Let $X_{M}$:=$\{A\in M:|A|<\aleph_{0}\}$ (The set of all finite subsets of $M$) and
let $Y_{M}$:=$\{B\in M:B=M\backslash A, A\in X_{M}\}$ (The set of all countably infite subsets of $M$, whose complement is finite) and
let $Z_{M}$:=$\{C\in M:|C|=|M\backslash C|=\aleph_{0}\}$. (The set of all countably infite subsets of $M$, whose complement is countably infinite).
If $f$ is a function from $X_{M}$ to $Y_{M}$, such that $f(T):=M\backslash T$, then $f$ is bijective.
($\because$ If $f(U)=f(W)\implies M\backslash U=M\backslash W\implies U=W \implies f$ is one-one.
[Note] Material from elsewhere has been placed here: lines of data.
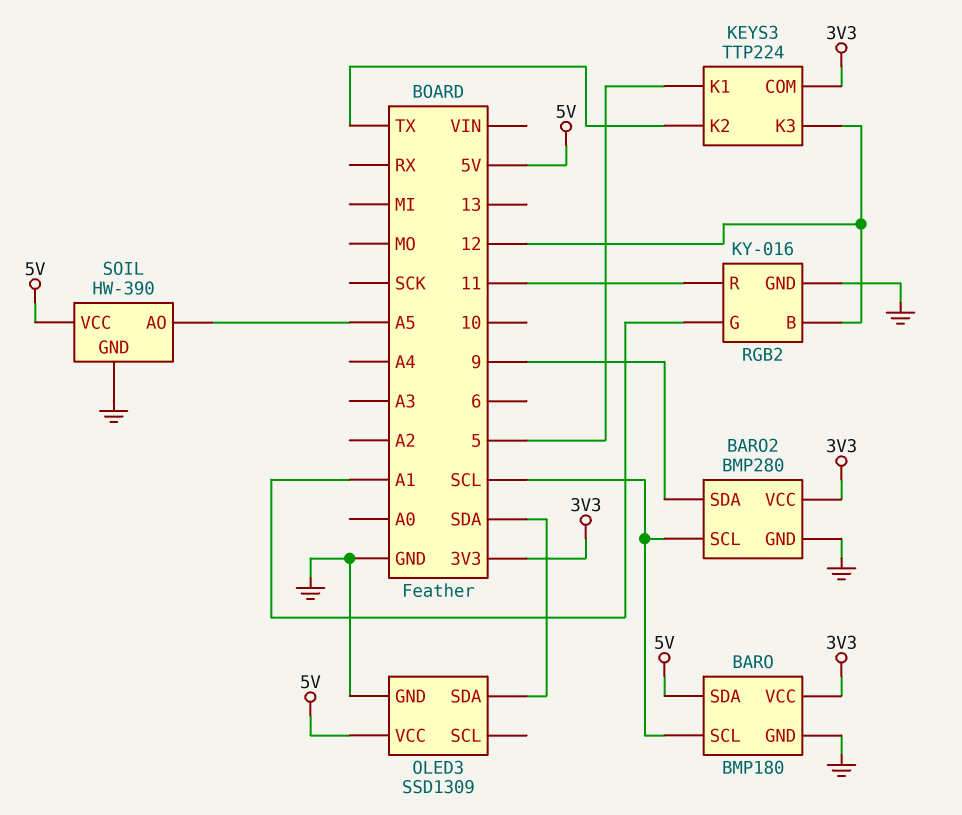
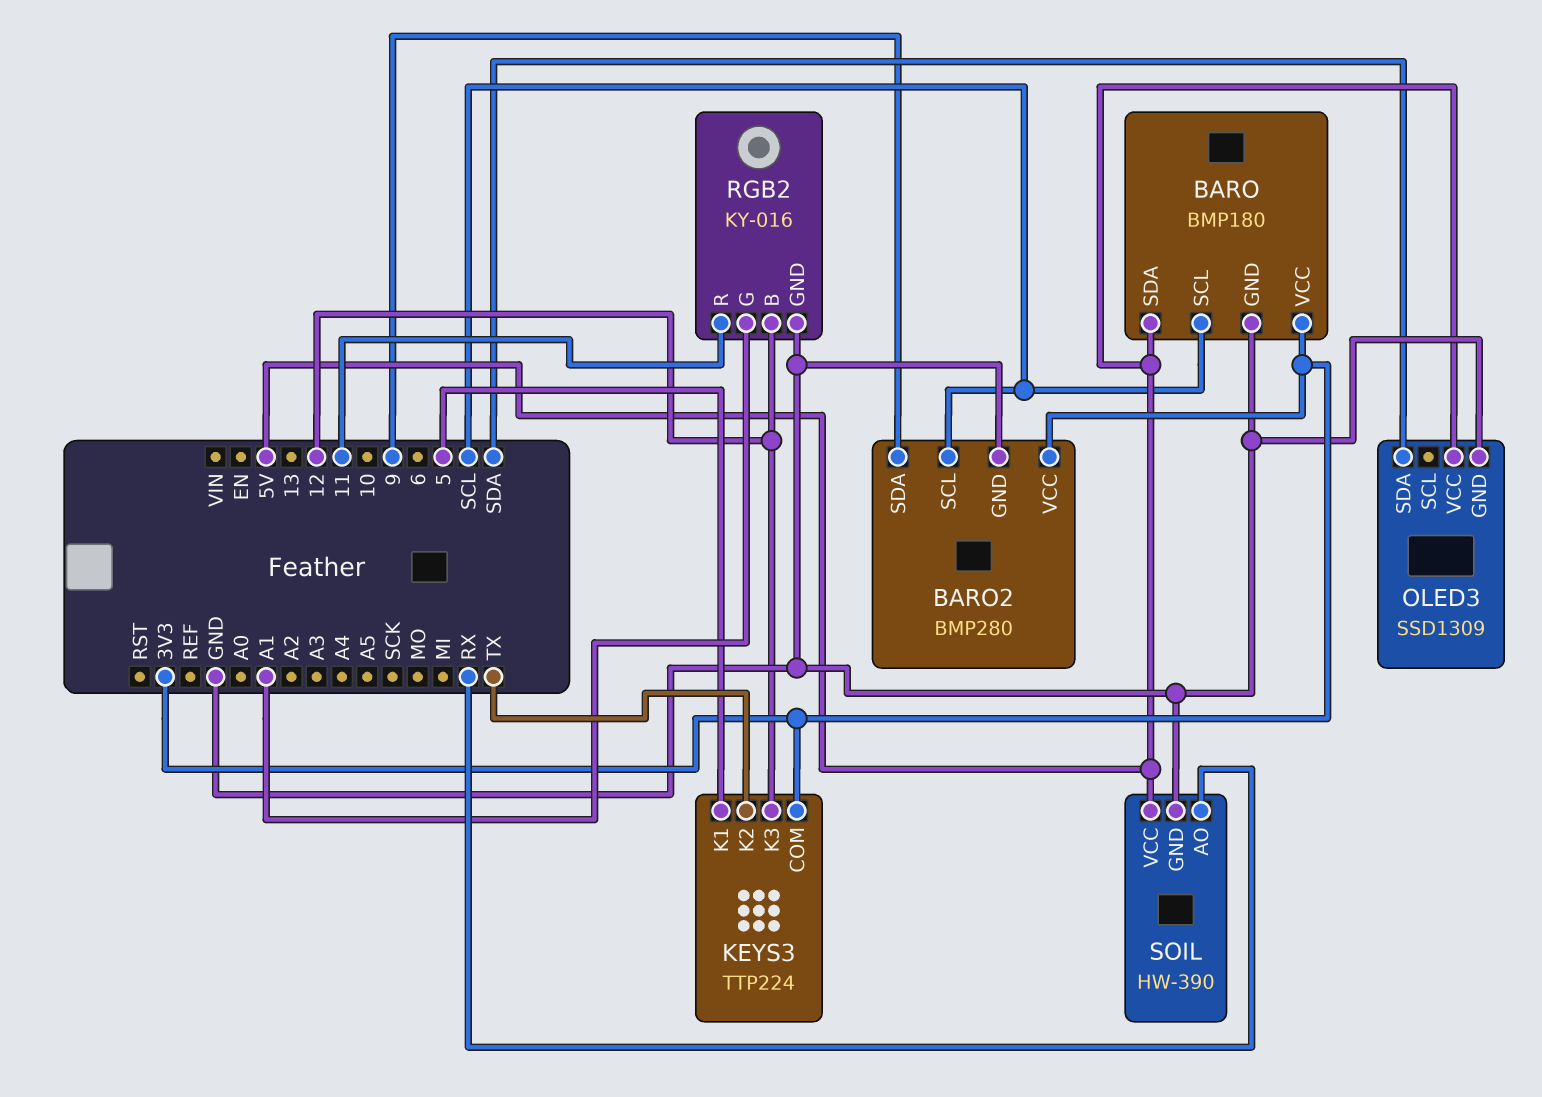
SOIL pin AO: A5 -> RX

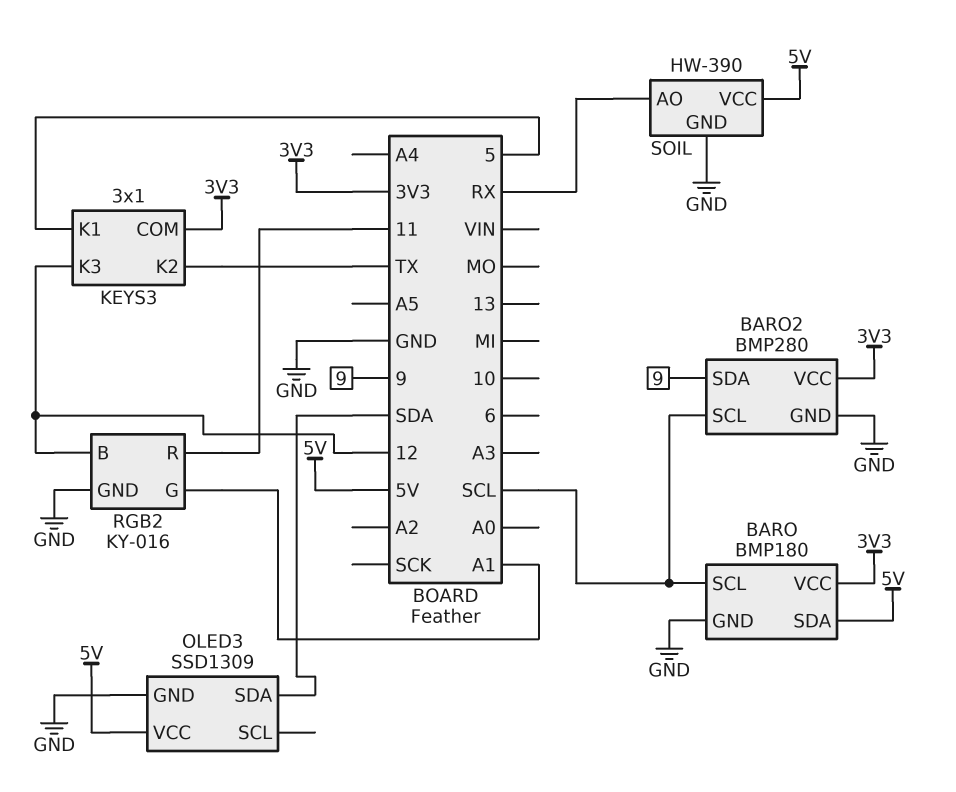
KEYS3: TTP224 -> 3x1

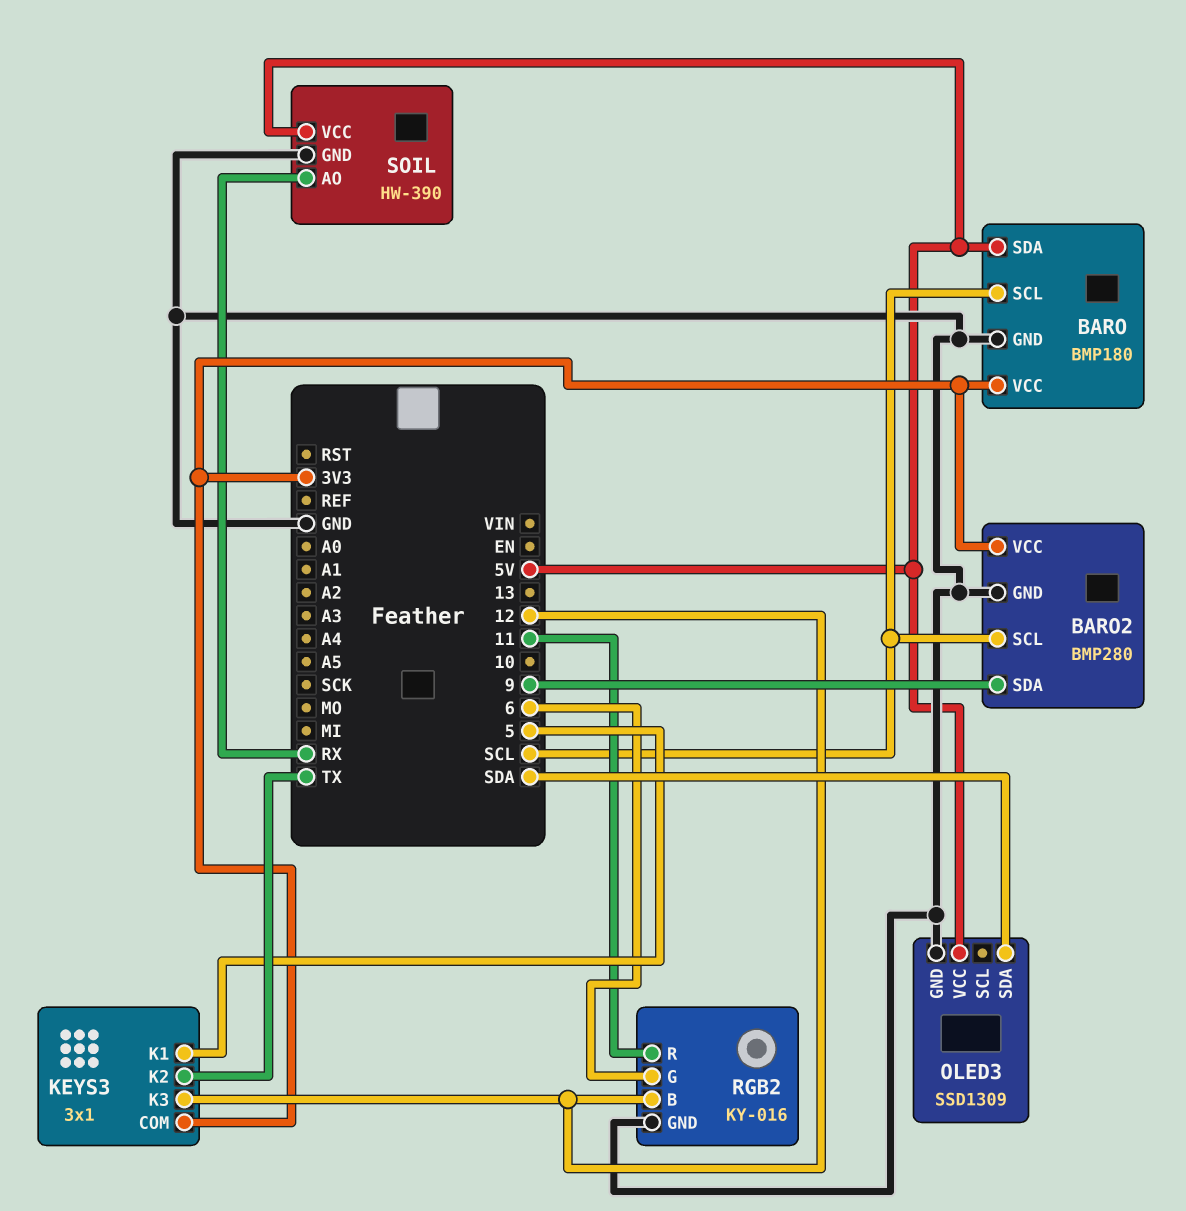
RGB2 pin G: A1 -> 6

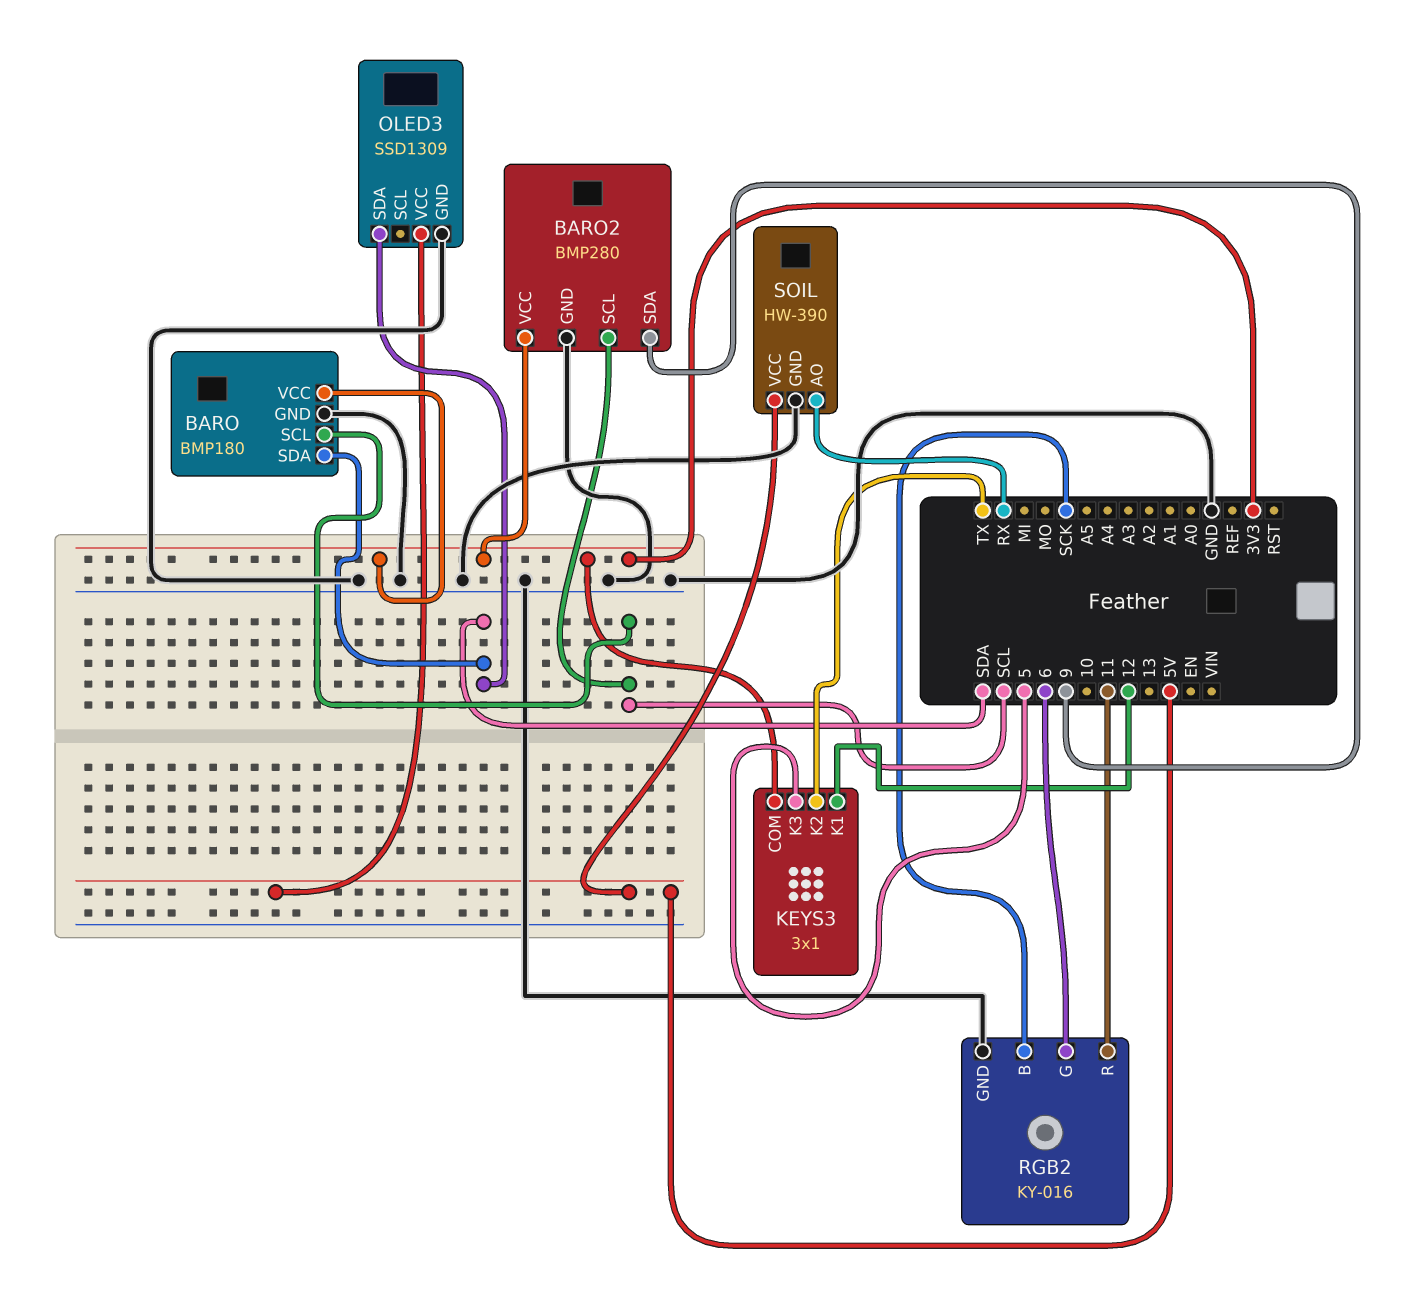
BARO pin SDA: 5V -> SDA
KEYS3 pin K1: 5 -> 12
KEYS3 pin K3: 12 -> 5
RGB2 pin B: 12 -> SCK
If $S\in Y_{M}$, then by definiton of $Y_{M}$, $M\backslash S \in X_{M}$, also $f(M\backslash S)=M\backslash (M\backslash S)=S \implies f$ is onto.)
Thus, $|X_{M}|=|Y_{M}|=\aleph_{0}$ and also we have $X_{M} \cup Y_{M} \cup Z_{M}=P(M)$ and $X_{M} \cap Y_{M} \cap Z_{M}=\varnothing \implies |Z_{M}|>\aleph_{0}$
Based, on this can we say that for any countably infinite set $M$, its power set $P(M)$is uncountable due to the existence of $Z_{M}$?
Based on your argument, no.
You're concluding that $Z_M$ is uncountable because the other two parts of the power set are countable. But unless you already know that $\mathcal P(M)$ is uncountable, why would that be true? If we divide $\Bbb Q$, the rational numbers, into the positive integers, the negative integers, and all the rest of them rational numbers, the first two parts are easily countable, can we conclude that the third part is uncountable? No.
If, however, your argument would have been a diagonalisation argument of some sort, or a direct argument that $Z_M$ is uncountable, then you can say that $\mathcal P(M)$ is uncountable, because you'd shown that it has an uncountable subset.